• **Source extract**:

--- START ---

Anonymous wrote:Anonymous wrote:People always stress the negative results on kids from a unhappy marriage but don’t really talk about the results of a happy marriage. My parents have been married 70 years—they certainly fight but they love each other a lot. My dad calls my mom luvamylife, and he kissed her every single morning before leaving for work.
I think I was totally unprepared to recgonize any red flags—and I think my siblings sort of were in the same boat. I am in a miserable marriage because for years I told myself that people who love each other put the work in and stick it out. Maybe with miserable divorced parents I would have been more guarded, less trusting and naively optimistic? If nothing else good comes of this, I think at least my daughter will be a little more wary than I was. Some people may think that’s screwed up, but I think it’s an advantage.
I’m quite sure you are in the minority! You simply married wrong. Don’t blame your happily married parents for your failings.

--- END ---

• **Task instructions**:
Rewrite the forum post from "I think I was" up to and including "for your failings.", replacing "wary" with "cautious". The entries have no connection to the forum post.

• **Provided data**:
--- START ---

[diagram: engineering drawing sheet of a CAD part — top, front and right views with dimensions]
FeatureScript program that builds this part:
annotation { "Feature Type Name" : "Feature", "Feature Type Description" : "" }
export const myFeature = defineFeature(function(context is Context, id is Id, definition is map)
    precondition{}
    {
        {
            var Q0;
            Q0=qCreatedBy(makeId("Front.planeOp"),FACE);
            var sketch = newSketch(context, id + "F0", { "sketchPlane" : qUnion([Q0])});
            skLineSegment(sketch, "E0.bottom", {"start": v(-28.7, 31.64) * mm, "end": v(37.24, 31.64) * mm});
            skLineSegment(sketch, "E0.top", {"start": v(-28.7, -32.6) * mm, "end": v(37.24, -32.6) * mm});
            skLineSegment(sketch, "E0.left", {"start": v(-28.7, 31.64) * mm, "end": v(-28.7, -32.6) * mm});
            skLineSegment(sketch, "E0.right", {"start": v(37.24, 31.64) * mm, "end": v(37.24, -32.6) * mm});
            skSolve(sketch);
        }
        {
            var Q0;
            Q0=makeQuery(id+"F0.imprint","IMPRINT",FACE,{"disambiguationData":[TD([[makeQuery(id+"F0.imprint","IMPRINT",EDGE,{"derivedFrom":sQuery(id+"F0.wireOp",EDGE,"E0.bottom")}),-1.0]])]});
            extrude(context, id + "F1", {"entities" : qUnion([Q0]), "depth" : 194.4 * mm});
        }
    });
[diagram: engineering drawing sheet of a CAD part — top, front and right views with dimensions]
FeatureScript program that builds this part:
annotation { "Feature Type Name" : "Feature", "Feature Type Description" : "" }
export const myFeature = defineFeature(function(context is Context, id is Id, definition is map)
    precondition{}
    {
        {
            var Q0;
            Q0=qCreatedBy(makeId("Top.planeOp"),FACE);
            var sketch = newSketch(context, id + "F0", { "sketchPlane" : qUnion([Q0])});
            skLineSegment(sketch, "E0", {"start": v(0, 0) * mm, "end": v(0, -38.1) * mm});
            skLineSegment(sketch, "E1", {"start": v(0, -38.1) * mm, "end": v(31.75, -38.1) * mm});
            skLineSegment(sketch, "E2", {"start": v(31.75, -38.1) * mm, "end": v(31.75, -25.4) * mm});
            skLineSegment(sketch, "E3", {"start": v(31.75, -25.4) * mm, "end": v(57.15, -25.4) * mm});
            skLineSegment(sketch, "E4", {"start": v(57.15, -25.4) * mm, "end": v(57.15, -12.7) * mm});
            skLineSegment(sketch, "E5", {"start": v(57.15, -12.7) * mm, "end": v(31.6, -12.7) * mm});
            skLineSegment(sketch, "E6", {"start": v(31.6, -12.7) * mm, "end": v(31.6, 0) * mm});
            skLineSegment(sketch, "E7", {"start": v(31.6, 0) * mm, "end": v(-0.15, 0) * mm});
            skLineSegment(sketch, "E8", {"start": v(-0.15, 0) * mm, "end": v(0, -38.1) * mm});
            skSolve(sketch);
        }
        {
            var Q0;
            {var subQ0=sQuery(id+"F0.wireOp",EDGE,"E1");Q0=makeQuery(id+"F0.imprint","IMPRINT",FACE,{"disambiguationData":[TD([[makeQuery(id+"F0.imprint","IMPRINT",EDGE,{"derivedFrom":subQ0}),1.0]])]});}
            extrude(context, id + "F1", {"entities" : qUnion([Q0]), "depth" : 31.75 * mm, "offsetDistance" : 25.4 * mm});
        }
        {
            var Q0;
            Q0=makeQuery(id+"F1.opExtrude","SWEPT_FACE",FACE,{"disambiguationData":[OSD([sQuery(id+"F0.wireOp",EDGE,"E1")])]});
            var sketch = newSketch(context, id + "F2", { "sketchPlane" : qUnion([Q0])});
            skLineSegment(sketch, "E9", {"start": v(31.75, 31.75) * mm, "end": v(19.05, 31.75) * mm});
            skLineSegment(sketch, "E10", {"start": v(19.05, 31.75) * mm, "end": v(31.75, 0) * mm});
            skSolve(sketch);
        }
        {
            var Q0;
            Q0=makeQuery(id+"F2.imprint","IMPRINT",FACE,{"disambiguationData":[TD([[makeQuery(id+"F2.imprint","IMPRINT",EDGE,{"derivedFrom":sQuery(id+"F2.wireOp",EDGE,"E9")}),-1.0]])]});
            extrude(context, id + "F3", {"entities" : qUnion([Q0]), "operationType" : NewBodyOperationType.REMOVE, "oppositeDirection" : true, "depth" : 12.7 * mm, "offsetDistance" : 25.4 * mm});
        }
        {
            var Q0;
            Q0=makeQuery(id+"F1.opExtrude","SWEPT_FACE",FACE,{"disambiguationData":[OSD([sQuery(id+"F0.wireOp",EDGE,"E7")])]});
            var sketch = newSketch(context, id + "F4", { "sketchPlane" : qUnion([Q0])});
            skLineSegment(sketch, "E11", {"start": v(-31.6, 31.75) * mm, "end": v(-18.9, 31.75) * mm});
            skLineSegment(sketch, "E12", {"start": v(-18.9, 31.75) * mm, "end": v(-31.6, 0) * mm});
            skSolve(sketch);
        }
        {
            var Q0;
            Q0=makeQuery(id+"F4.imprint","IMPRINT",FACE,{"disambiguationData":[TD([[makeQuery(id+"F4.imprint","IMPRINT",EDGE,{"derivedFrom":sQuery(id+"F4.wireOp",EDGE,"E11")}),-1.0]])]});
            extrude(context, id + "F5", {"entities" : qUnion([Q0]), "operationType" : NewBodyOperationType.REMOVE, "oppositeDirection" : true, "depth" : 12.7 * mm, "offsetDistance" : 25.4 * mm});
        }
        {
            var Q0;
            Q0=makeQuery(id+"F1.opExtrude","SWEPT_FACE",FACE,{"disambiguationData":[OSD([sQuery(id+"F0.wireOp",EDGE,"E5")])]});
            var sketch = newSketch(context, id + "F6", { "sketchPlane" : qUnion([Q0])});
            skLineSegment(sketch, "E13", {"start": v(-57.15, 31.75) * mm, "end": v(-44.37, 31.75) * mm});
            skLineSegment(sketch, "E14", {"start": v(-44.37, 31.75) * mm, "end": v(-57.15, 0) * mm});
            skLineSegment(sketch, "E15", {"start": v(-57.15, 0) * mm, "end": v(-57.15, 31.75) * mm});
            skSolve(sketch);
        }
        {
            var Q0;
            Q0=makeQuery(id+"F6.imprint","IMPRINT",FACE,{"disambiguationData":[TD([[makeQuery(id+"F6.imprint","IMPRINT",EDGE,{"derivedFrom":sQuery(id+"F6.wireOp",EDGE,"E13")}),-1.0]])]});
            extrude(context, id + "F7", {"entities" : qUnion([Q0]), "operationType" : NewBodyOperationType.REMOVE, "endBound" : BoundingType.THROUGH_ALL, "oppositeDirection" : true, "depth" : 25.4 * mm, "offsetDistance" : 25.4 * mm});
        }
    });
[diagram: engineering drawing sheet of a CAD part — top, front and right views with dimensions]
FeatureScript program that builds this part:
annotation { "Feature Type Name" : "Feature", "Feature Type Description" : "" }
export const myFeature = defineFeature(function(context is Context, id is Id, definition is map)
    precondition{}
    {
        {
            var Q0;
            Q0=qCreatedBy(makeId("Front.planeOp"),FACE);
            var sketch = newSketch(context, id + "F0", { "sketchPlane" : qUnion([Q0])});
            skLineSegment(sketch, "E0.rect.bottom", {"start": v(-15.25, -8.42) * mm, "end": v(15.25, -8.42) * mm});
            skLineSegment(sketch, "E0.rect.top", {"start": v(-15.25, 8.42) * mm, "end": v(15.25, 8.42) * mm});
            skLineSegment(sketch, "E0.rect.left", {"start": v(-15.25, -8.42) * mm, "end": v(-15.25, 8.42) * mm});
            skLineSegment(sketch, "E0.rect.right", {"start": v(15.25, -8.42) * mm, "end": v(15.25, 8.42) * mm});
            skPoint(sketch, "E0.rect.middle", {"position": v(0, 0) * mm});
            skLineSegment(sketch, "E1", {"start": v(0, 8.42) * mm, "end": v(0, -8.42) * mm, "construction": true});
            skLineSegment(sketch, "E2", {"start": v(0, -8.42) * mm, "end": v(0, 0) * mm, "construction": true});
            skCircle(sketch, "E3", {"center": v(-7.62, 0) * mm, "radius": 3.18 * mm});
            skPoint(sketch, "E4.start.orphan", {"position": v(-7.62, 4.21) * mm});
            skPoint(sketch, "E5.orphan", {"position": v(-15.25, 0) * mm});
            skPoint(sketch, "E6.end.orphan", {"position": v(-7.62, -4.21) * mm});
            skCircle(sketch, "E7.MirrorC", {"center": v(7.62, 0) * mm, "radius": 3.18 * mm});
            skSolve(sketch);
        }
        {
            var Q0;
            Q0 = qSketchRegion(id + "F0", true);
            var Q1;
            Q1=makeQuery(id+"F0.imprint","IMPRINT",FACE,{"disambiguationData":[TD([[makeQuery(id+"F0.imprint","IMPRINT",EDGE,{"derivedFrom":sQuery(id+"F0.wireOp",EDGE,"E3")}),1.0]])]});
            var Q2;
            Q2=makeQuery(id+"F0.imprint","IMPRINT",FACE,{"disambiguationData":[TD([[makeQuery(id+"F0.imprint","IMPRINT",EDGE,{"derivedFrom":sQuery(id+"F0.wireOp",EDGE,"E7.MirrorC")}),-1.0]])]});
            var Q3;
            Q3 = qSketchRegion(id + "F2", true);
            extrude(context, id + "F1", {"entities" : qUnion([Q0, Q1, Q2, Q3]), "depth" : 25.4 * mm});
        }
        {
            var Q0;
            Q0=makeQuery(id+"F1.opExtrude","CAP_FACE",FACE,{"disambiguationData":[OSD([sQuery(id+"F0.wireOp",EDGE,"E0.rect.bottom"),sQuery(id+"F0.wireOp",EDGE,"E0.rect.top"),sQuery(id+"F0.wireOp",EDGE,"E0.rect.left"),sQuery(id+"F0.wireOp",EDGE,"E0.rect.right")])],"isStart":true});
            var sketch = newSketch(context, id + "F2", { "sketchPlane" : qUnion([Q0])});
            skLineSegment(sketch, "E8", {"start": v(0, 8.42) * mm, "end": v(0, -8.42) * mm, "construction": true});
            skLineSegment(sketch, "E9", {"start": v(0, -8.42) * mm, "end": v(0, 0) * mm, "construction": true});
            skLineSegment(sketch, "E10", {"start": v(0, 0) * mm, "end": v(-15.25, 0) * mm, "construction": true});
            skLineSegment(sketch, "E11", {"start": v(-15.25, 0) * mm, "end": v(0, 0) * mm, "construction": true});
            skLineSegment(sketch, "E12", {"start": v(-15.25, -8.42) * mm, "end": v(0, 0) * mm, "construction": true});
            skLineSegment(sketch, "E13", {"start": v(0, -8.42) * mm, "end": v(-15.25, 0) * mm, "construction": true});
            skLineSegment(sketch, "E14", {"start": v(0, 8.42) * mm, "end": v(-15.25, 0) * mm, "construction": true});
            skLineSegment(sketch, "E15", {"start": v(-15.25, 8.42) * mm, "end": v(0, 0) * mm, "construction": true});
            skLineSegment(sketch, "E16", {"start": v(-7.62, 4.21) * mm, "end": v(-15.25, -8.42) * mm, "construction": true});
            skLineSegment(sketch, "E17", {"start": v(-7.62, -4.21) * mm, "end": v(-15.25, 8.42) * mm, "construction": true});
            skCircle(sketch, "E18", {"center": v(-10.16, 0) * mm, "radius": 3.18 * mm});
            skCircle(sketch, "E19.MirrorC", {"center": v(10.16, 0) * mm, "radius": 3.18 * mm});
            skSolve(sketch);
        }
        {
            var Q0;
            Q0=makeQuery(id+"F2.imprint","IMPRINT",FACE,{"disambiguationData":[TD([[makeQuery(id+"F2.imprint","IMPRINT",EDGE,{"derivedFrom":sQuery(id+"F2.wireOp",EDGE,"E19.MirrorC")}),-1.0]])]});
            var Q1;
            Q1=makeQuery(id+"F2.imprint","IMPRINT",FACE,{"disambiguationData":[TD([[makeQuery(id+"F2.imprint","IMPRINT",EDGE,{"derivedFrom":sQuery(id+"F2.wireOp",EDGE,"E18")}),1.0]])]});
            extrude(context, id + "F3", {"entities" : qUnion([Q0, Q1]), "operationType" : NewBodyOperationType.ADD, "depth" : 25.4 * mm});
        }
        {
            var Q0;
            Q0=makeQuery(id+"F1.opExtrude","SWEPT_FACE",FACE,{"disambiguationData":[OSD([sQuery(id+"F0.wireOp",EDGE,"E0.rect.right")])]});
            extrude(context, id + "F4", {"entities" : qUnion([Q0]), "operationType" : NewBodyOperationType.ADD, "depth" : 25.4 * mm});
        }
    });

--- END ---

• **Your response**:
I think I was totally unprepared to recgonize any red flags—and I think my siblings sort of were in the same boat. I am in a miserable marriage because for years I told myself that people who love each other put the work in and stick it out. Maybe with miserable divorced parents I would have been more guarded, less trusting and naively optimistic? If nothing else good comes of this, I think at least my daughter will be a little more cautious than I was. Some people may think that’s screwed up, but I think it’s an advantage.
I’m quite sure you are in the minority! You simply married wrong. Don’t blame your happily married parents for your failings.